Few short hikes offer such expansive and panoramic views. Starting through a forest of mountain hemlock, white fir, and lodgpole pine, this hike quickly climbs above tree line and follows an escarpment to the top of the largest volcano in Oregon. At 7,989 feet, Paulina Peak may be Newberry Volcano's highest point, but it remains significantly shorter than the nearby peaks of the Cascade's main range. At 80 cubic miles in volume and 20 miles in diameter, however, the mountain is the fifth* largest in the entire Cascade Volcanic Arc.

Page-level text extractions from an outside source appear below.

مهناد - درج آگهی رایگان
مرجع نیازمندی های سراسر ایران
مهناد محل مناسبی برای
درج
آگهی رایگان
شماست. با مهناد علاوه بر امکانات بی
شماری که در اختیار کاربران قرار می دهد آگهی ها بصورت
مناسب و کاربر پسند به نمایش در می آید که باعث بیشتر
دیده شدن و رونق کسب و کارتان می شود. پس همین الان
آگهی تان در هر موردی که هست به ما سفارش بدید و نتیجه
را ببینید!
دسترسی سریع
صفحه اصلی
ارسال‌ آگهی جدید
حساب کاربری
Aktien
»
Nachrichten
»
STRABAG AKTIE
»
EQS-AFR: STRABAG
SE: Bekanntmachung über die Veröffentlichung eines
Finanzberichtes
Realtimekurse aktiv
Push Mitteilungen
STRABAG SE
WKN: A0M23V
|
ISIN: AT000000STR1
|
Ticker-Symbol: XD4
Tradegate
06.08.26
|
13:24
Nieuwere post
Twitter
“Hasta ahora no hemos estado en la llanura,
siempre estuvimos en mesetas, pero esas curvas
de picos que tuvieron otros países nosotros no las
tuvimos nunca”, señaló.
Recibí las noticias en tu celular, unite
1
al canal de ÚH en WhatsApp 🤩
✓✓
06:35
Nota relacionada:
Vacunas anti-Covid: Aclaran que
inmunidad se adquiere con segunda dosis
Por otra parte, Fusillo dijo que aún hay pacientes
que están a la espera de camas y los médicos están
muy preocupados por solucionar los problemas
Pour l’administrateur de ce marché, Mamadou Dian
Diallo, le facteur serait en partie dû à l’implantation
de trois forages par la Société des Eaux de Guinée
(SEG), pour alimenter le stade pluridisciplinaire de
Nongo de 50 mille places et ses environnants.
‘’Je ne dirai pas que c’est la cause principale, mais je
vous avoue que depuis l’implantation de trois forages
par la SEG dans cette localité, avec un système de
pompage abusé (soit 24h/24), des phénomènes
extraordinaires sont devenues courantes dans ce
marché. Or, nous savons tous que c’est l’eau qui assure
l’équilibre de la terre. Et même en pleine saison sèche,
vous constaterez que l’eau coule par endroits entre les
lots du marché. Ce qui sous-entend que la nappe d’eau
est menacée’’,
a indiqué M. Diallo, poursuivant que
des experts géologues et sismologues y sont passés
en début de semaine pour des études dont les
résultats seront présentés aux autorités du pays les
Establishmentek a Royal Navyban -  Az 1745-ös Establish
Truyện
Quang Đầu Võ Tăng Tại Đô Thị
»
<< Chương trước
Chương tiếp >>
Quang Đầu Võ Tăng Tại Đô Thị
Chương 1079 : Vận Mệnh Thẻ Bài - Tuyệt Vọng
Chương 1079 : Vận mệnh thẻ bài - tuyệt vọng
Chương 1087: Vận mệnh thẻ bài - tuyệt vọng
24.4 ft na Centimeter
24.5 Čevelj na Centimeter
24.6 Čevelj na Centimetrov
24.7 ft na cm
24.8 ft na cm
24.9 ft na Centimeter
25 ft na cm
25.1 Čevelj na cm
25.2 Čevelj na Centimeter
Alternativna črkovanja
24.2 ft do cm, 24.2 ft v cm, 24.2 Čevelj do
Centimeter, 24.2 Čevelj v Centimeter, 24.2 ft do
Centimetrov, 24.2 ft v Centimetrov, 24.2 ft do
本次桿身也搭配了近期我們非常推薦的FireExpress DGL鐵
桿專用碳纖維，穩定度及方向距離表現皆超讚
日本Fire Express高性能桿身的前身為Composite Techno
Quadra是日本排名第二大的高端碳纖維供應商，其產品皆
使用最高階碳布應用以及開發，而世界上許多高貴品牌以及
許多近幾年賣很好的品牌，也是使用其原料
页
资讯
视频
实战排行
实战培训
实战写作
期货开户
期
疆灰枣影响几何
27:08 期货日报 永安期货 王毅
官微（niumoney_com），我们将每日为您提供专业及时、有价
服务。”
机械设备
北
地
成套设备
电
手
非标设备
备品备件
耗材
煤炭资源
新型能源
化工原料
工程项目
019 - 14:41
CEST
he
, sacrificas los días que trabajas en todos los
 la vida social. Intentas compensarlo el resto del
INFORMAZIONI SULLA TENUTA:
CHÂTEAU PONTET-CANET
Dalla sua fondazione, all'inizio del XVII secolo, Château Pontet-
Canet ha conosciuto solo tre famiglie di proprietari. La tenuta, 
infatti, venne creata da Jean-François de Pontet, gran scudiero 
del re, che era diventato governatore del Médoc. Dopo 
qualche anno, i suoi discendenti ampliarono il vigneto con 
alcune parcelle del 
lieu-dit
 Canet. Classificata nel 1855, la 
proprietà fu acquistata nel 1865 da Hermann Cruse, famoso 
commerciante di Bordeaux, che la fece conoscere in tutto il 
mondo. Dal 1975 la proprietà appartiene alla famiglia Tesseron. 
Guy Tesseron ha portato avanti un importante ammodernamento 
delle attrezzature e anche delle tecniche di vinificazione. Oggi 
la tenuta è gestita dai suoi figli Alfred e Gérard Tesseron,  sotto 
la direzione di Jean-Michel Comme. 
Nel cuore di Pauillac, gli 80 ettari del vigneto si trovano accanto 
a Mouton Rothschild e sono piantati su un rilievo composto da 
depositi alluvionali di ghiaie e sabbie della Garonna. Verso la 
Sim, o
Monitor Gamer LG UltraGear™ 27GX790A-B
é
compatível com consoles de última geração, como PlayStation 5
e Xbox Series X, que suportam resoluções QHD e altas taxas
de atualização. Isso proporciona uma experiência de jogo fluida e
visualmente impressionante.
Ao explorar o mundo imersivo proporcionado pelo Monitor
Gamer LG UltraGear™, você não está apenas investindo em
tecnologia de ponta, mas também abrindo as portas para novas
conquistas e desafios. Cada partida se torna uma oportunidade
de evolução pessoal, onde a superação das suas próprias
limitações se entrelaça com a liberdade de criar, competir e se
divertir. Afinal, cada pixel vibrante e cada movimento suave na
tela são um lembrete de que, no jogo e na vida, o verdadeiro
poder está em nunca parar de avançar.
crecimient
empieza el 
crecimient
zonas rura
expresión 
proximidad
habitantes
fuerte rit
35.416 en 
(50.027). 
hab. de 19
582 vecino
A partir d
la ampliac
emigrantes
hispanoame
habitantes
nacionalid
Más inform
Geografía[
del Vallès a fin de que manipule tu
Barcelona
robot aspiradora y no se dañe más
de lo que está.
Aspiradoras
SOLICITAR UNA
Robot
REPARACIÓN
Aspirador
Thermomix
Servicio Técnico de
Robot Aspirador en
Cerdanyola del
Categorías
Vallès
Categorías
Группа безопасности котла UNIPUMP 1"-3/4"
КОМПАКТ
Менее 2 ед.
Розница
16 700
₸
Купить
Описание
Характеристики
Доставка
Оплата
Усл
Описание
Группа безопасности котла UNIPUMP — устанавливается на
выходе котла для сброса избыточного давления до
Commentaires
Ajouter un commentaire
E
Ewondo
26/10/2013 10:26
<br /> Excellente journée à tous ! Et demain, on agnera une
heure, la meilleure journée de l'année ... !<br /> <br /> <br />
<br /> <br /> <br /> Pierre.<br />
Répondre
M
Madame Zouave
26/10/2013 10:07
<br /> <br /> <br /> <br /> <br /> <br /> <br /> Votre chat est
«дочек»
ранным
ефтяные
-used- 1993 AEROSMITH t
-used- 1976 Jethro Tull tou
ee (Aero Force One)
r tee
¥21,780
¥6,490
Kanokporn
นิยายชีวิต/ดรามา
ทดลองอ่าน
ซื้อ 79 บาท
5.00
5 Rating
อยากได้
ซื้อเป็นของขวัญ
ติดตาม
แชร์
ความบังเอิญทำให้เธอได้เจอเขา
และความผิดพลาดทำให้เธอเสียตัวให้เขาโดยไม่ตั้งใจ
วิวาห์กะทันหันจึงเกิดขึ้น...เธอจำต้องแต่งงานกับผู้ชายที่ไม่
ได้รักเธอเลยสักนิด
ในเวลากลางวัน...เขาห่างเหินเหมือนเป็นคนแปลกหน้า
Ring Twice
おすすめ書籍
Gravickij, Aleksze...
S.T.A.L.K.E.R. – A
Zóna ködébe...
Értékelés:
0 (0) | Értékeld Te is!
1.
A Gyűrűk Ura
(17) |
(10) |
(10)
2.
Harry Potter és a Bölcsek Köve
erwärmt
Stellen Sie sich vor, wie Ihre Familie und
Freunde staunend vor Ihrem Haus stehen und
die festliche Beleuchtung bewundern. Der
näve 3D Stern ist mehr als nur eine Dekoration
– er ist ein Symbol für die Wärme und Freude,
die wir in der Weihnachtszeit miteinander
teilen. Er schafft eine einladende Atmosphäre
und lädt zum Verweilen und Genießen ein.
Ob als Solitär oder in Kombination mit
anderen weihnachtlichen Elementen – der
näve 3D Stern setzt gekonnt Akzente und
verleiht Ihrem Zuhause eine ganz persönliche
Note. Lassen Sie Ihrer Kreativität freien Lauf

From the summit you can see roughly one-quarter of the entire state, with western views of the Three Sisters, Broken Top, Diamond Peak, and Mount Thielsen, northeastern views of the Ochoco Mountains and Christmas Valley, and southern views of Fort Rock. What you will also notice, beyond the spectacular views of the volcano's depressed caldera, are plenty of other visitors. For better or worse, a gravel road leads up to the summit, making Paulina Peak a very popular and accessible destination.
Notably, Paulina Peak was once the home of a Forest Service lookout tower, hence the gravel road, but the tower was ultimately removed in 1968.
*The volcanic matter at Medicine Lake Volcano (7,921') in northern California has been estimated at 140 cubic miles in volume. Mount Shasta, Mount Adams, and Mount Rainier are all roughly 85 cubic miles, with Mount Shasta being the largest stratovolcano in the Cascades. Newberry Volcano is estimated at 80 cubic miles.